- Your task: Arrange all the rows below as a numbered list, leaving out any blank lines.

Records from a data source:
━━━━━━━━━━━━━━━━

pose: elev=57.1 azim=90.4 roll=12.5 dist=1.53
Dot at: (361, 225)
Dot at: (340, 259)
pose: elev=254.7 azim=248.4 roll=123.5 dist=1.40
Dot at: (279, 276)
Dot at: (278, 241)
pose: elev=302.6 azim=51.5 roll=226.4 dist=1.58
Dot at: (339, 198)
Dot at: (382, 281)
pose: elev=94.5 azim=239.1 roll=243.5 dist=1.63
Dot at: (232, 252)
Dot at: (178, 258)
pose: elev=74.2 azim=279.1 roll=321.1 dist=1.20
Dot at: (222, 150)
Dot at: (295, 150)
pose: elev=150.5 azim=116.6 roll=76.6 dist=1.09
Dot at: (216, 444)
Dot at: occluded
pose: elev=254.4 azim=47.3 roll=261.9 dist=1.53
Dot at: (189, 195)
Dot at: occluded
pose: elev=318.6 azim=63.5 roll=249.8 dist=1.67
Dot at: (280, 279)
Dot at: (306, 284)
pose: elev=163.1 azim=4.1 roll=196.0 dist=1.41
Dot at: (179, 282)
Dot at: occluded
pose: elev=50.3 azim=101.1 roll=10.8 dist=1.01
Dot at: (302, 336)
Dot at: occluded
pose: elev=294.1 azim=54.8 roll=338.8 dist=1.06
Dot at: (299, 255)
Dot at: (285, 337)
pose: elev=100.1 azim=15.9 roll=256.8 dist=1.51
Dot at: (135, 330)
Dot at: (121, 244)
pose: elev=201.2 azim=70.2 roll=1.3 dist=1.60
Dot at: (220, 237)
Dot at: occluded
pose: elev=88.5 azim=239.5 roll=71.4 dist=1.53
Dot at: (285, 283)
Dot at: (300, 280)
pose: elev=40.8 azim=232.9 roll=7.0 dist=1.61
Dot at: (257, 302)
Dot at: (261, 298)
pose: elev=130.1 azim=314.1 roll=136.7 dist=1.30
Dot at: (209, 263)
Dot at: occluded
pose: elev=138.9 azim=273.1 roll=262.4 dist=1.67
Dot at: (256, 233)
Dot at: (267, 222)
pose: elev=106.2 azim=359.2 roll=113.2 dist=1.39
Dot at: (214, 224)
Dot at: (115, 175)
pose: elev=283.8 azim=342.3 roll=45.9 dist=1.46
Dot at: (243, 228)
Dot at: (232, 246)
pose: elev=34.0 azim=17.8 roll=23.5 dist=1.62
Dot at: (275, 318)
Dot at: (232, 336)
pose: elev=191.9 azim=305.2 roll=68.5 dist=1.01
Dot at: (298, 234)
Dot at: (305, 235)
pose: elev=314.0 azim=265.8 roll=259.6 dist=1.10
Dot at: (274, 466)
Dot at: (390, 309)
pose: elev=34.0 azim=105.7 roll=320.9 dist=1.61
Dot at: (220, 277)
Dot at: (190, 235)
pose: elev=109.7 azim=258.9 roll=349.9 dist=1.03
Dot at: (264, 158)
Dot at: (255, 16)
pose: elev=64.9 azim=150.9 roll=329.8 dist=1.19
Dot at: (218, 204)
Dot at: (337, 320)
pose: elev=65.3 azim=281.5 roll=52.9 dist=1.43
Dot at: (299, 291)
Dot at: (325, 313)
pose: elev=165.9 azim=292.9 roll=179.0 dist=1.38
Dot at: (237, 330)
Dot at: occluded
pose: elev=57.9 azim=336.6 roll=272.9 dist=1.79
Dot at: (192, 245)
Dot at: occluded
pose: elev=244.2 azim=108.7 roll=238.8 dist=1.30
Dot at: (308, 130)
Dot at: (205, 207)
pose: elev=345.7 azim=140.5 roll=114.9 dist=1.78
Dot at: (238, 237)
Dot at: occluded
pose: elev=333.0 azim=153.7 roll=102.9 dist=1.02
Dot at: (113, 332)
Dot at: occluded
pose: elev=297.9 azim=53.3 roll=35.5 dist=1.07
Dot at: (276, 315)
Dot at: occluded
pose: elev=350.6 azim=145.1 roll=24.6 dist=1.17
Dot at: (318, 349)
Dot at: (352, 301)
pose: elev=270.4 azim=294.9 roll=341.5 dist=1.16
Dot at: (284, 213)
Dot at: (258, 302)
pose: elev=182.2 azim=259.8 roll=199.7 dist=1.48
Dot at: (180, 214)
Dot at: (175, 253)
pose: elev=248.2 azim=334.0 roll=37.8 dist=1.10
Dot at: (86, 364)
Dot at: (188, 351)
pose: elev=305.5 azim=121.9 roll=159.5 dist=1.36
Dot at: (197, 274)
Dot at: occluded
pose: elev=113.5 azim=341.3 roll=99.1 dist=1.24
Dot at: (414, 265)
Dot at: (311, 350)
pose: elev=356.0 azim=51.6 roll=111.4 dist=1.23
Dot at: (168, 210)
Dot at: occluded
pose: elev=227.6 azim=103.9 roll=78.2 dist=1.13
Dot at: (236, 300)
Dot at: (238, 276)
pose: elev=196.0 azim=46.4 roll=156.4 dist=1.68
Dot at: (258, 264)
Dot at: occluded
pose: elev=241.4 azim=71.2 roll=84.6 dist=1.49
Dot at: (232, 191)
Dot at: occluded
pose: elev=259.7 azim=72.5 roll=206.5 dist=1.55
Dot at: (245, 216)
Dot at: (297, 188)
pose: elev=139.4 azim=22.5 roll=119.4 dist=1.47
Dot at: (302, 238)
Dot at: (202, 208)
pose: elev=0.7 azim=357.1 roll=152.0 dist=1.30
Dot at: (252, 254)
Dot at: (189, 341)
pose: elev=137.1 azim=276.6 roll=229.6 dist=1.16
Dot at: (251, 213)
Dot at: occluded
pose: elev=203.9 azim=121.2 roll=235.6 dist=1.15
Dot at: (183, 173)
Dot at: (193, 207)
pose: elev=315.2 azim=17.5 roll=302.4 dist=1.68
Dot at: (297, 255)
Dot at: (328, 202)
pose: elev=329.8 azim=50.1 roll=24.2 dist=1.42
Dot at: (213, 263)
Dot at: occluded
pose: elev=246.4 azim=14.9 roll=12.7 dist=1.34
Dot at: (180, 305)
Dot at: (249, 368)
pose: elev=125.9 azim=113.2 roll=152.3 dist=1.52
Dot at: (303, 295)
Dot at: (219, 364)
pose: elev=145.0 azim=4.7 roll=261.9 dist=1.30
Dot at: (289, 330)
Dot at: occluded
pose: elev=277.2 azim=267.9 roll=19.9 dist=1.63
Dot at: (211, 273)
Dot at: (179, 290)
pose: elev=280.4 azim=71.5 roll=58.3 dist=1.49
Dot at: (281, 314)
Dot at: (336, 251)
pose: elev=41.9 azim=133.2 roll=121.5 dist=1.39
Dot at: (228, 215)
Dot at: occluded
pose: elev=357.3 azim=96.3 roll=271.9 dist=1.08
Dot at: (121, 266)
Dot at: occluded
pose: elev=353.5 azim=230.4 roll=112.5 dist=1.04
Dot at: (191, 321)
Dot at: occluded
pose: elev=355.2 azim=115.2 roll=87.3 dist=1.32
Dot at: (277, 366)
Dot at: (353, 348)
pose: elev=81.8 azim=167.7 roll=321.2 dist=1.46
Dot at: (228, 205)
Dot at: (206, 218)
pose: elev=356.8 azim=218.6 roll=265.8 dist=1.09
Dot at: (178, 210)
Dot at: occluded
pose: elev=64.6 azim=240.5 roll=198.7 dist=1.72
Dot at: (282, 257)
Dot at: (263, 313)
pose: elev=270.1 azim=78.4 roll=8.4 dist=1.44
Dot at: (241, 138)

━━━━━━━━━━━━━━━━

- Problem solution:
1. pose: elev=57.1 azim=90.4 roll=12.5 dist=1.53
2. Dot at: (361, 225)
3. Dot at: (340, 259)
4. pose: elev=254.7 azim=248.4 roll=123.5 dist=1.40
5. Dot at: (279, 276)
6. Dot at: (278, 241)
7. pose: elev=302.6 azim=51.5 roll=226.4 dist=1.58
8. Dot at: (339, 198)
9. Dot at: (382, 281)
10. pose: elev=94.5 azim=239.1 roll=243.5 dist=1.63
11. Dot at: (232, 252)
12. Dot at: (178, 258)
13. pose: elev=74.2 azim=279.1 roll=321.1 dist=1.20
14. Dot at: (222, 150)
15. Dot at: (295, 150)
16. pose: elev=150.5 azim=116.6 roll=76.6 dist=1.09
17. Dot at: (216, 444)
18. Dot at: occluded
19. pose: elev=254.4 azim=47.3 roll=261.9 dist=1.53
20. Dot at: (189, 195)
21. Dot at: occluded
22. pose: elev=318.6 azim=63.5 roll=249.8 dist=1.67
23. Dot at: (280, 279)
24. Dot at: (306, 284)
25. pose: elev=163.1 azim=4.1 roll=196.0 dist=1.41
26. Dot at: (179, 282)
27. Dot at: occluded
28. pose: elev=50.3 azim=101.1 roll=10.8 dist=1.01
29. Dot at: (302, 336)
30. Dot at: occluded
31. pose: elev=294.1 azim=54.8 roll=338.8 dist=1.06
32. Dot at: (299, 255)
33. Dot at: (285, 337)
34. pose: elev=100.1 azim=15.9 roll=256.8 dist=1.51
35. Dot at: (135, 330)
36. Dot at: (121, 244)
37. pose: elev=201.2 azim=70.2 roll=1.3 dist=1.60
38. Dot at: (220, 237)
39. Dot at: occluded
40. pose: elev=88.5 azim=239.5 roll=71.4 dist=1.53
41. Dot at: (285, 283)
42. Dot at: (300, 280)
43. pose: elev=40.8 azim=232.9 roll=7.0 dist=1.61
44. Dot at: (257, 302)
45. Dot at: (261, 298)
46. pose: elev=130.1 azim=314.1 roll=136.7 dist=1.30
47. Dot at: (209, 263)
48. Dot at: occluded
49. pose: elev=138.9 azim=273.1 roll=262.4 dist=1.67
50. Dot at: (256, 233)
51. Dot at: (267, 222)
52. pose: elev=106.2 azim=359.2 roll=113.2 dist=1.39
53. Dot at: (214, 224)
54. Dot at: (115, 175)
55. pose: elev=283.8 azim=342.3 roll=45.9 dist=1.46
56. Dot at: (243, 228)
57. Dot at: (232, 246)
58. pose: elev=34.0 azim=17.8 roll=23.5 dist=1.62
59. Dot at: (275, 318)
60. Dot at: (232, 336)
61. pose: elev=191.9 azim=305.2 roll=68.5 dist=1.01
62. Dot at: (298, 234)
63. Dot at: (305, 235)
64. pose: elev=314.0 azim=265.8 roll=259.6 dist=1.10
65. Dot at: (274, 466)
66. Dot at: (390, 309)
67. pose: elev=34.0 azim=105.7 roll=320.9 dist=1.61
68. Dot at: (220, 277)
69. Dot at: (190, 235)
70. pose: elev=109.7 azim=258.9 roll=349.9 dist=1.03
71. Dot at: (264, 158)
72. Dot at: (255, 16)
73. pose: elev=64.9 azim=150.9 roll=329.8 dist=1.19
74. Dot at: (218, 204)
75. Dot at: (337, 320)
76. pose: elev=65.3 azim=281.5 roll=52.9 dist=1.43
77. Dot at: (299, 291)
78. Dot at: (325, 313)
79. pose: elev=165.9 azim=292.9 roll=179.0 dist=1.38
80. Dot at: (237, 330)
81. Dot at: occluded
82. pose: elev=57.9 azim=336.6 roll=272.9 dist=1.79
83. Dot at: (192, 245)
84. Dot at: occluded
85. pose: elev=244.2 azim=108.7 roll=238.8 dist=1.30
86. Dot at: (308, 130)
87. Dot at: (205, 207)
88. pose: elev=345.7 azim=140.5 roll=114.9 dist=1.78
89. Dot at: (238, 237)
90. Dot at: occluded
91. pose: elev=333.0 azim=153.7 roll=102.9 dist=1.02
92. Dot at: (113, 332)
93. Dot at: occluded
94. pose: elev=297.9 azim=53.3 roll=35.5 dist=1.07
95. Dot at: (276, 315)
96. Dot at: occluded
97. pose: elev=350.6 azim=145.1 roll=24.6 dist=1.17
98. Dot at: (318, 349)
99. Dot at: (352, 301)
100. pose: elev=270.4 azim=294.9 roll=341.5 dist=1.16
101. Dot at: (284, 213)
102. Dot at: (258, 302)
103. pose: elev=182.2 azim=259.8 roll=199.7 dist=1.48
104. Dot at: (180, 214)
105. Dot at: (175, 253)
106. pose: elev=248.2 azim=334.0 roll=37.8 dist=1.10
107. Dot at: (86, 364)
108. Dot at: (188, 351)
109. pose: elev=305.5 azim=121.9 roll=159.5 dist=1.36
110. Dot at: (197, 274)
111. Dot at: occluded
112. pose: elev=113.5 azim=341.3 roll=99.1 dist=1.24
113. Dot at: (414, 265)
114. Dot at: (311, 350)
115. pose: elev=356.0 azim=51.6 roll=111.4 dist=1.23
116. Dot at: (168, 210)
117. Dot at: occluded
118. pose: elev=227.6 azim=103.9 roll=78.2 dist=1.13
119. Dot at: (236, 300)
120. Dot at: (238, 276)
121. pose: elev=196.0 azim=46.4 roll=156.4 dist=1.68
122. Dot at: (258, 264)
123. Dot at: occluded
124. pose: elev=241.4 azim=71.2 roll=84.6 dist=1.49
125. Dot at: (232, 191)
126. Dot at: occluded
127. pose: elev=259.7 azim=72.5 roll=206.5 dist=1.55
128. Dot at: (245, 216)
129. Dot at: (297, 188)
130. pose: elev=139.4 azim=22.5 roll=119.4 dist=1.47
131. Dot at: (302, 238)
132. Dot at: (202, 208)
133. pose: elev=0.7 azim=357.1 roll=152.0 dist=1.30
134. Dot at: (252, 254)
135. Dot at: (189, 341)
136. pose: elev=137.1 azim=276.6 roll=229.6 dist=1.16
137. Dot at: (251, 213)
138. Dot at: occluded
139. pose: elev=203.9 azim=121.2 roll=235.6 dist=1.15
140. Dot at: (183, 173)
141. Dot at: (193, 207)
142. pose: elev=315.2 azim=17.5 roll=302.4 dist=1.68
143. Dot at: (297, 255)
144. Dot at: (328, 202)
145. pose: elev=329.8 azim=50.1 roll=24.2 dist=1.42
146. Dot at: (213, 263)
147. Dot at: occluded
148. pose: elev=246.4 azim=14.9 roll=12.7 dist=1.34
149. Dot at: (180, 305)
150. Dot at: (249, 368)
151. pose: elev=125.9 azim=113.2 roll=152.3 dist=1.52
152. Dot at: (303, 295)
153. Dot at: (219, 364)
154. pose: elev=145.0 azim=4.7 roll=261.9 dist=1.30
155. Dot at: (289, 330)
156. Dot at: occluded
157. pose: elev=277.2 azim=267.9 roll=19.9 dist=1.63
158. Dot at: (211, 273)
159. Dot at: (179, 290)
160. pose: elev=280.4 azim=71.5 roll=58.3 dist=1.49
161. Dot at: (281, 314)
162. Dot at: (336, 251)
163. pose: elev=41.9 azim=133.2 roll=121.5 dist=1.39
164. Dot at: (228, 215)
165. Dot at: occluded
166. pose: elev=357.3 azim=96.3 roll=271.9 dist=1.08
167. Dot at: (121, 266)
168. Dot at: occluded
169. pose: elev=353.5 azim=230.4 roll=112.5 dist=1.04
170. Dot at: (191, 321)
171. Dot at: occluded
172. pose: elev=355.2 azim=115.2 roll=87.3 dist=1.32
173. Dot at: (277, 366)
174. Dot at: (353, 348)
175. pose: elev=81.8 azim=167.7 roll=321.2 dist=1.46
176. Dot at: (228, 205)
177. Dot at: (206, 218)
178. pose: elev=356.8 azim=218.6 roll=265.8 dist=1.09
179. Dot at: (178, 210)
180. Dot at: occluded
181. pose: elev=64.6 azim=240.5 roll=198.7 dist=1.72
182. Dot at: (282, 257)
183. Dot at: (263, 313)
184. pose: elev=270.1 azim=78.4 roll=8.4 dist=1.44
185. Dot at: (241, 138)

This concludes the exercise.